Diazo is your problem. Get a poly based emulsion and there is nothing to mix and the shelf life is at least a year from manufacture date. My now almost empty bucket of Saati PHU is over two years old, and it still works.


----------



## Twisted Grafix (Oct 5, 2016)

Yeah, like NoXid said, photopolymer is the way to go. They last a year or so.


----------



## KevinD (Jan 5, 2018)

Photopolymer emulsion requires no activator. It has a much longer shelf life. Usually a higher solids percentage and a much faster exposure time. Not recommended for Solvent based inks.


----------



## ejnrby (Oct 20, 2014)

If you're using waterbased inks, most pure photopolymer emulsions aren't going to work for you as they are not water resistant. Something like Chromaline Chromatech WR will work though.


----------



## KevinD (Jan 5, 2018)

ejnrby is correct. I should have stated that plastisol inks only for photopolymers.


----------



## NoXid (Apr 4, 2011)

ejnrby said:


> If you're using waterbased inks, most pure photopolymer emulsions aren't going to work for you as they are not water resistant. Something like Chromaline Chromatech WR will work though.


I only print WB and I only use Saati PHU photopolymer. I'm not sure which polys work with WB, but some do, and without need using a dual cure.


----------



## kong7014 (Jan 30, 2014)

Buy the gallon, cut in half in a spare container, store unmixed portion in a dark, cool and dry location.


----------



## Sulp (Dec 7, 2010)

KevinD said:


> Photopolymer emulsion requires no activator. It has a much longer shelf life. Usually a higher solids percentage and a much faster exposure time. Not recommended for Solvent based inks.


This isn't true anymore. I use a pure photopolymer with no additive and it is made for WB & discharge...And plastisol. Murakami T9. Its excellent emulsion and as long as you put the lid back on and seal it, it can sit on the shelf for a long time. It's very strong. I've printed 1000pc + runs of straight discharge and I never had breakdown. But after they are burnt and dried I usually throw them back in my Starlite and re-expose for 20 secs or so. Works beautifully. 

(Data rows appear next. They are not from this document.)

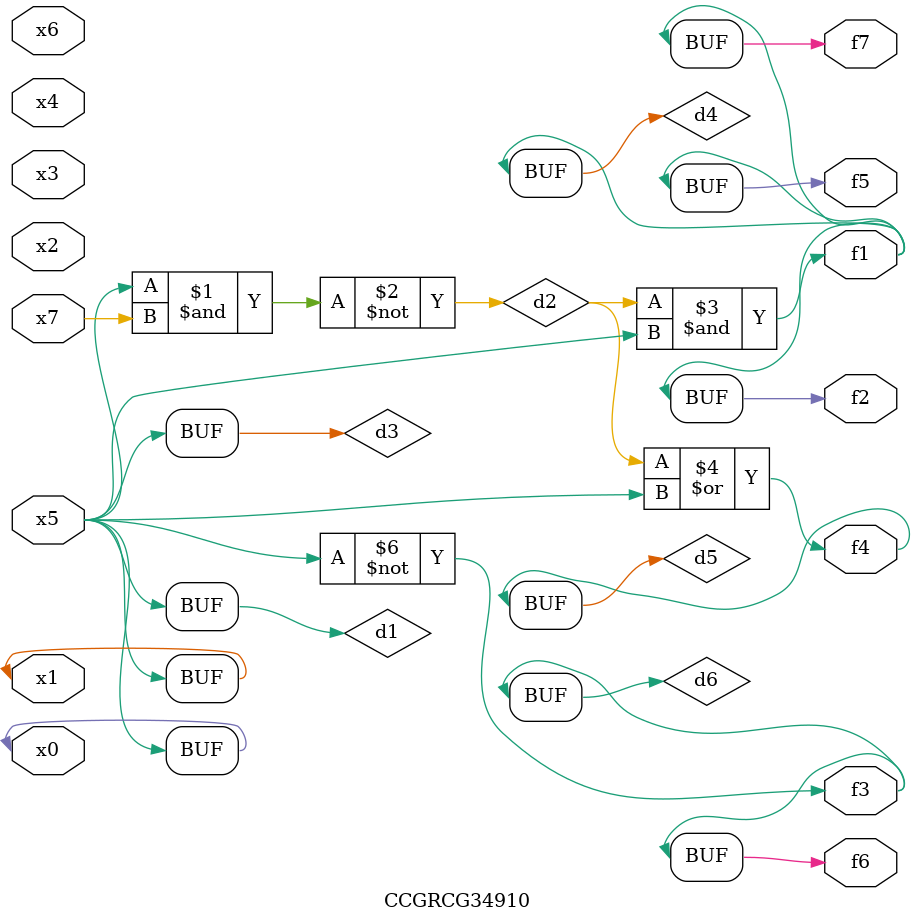
<source format=v>
module CCGRCG34910(
	input x0, x1, x2, x3, x4, x5, x6, x7,
	output f1, f2, f3, f4, f5, f6, f7
);

	wire d1, d2, d3, d4, d5, d6;

	buf (d1, x0, x5);
	nand (d2, x5, x7);
	buf (d3, x0, x1);
	and (d4, d2, d3);
	or (d5, d2, d3);
	nor (d6, d1, d3);
	assign f1 = d4;
	assign f2 = d4;
	assign f3 = d6;
	assign f4 = d5;
	assign f5 = d4;
	assign f6 = d6;
	assign f7 = d4;
endmodule

</source>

Definitely look into a pure photopolmer designed for WB. they are out there. I just happen to love the Murakami T9. Call them up and get some samples.


----------



## Printor (Apr 16, 2015)

ejnrby said:


> If you're using waterbased inks, most pure photopolymer emulsions aren't going to work for you as they are not water resistant. Something like Chromaline Chromatech WR will work though.


I've been using mostly plastisol but Chromaline Chromatech WR is my favorite emulsion latly. I have ran over 1,000 pcs with water based discharge with no issues (post exposed) the WR is suppose to have a shelf life of 2 years, but I go through a gallon in 4 months(@ the longest) so I don't know if that's true.


----------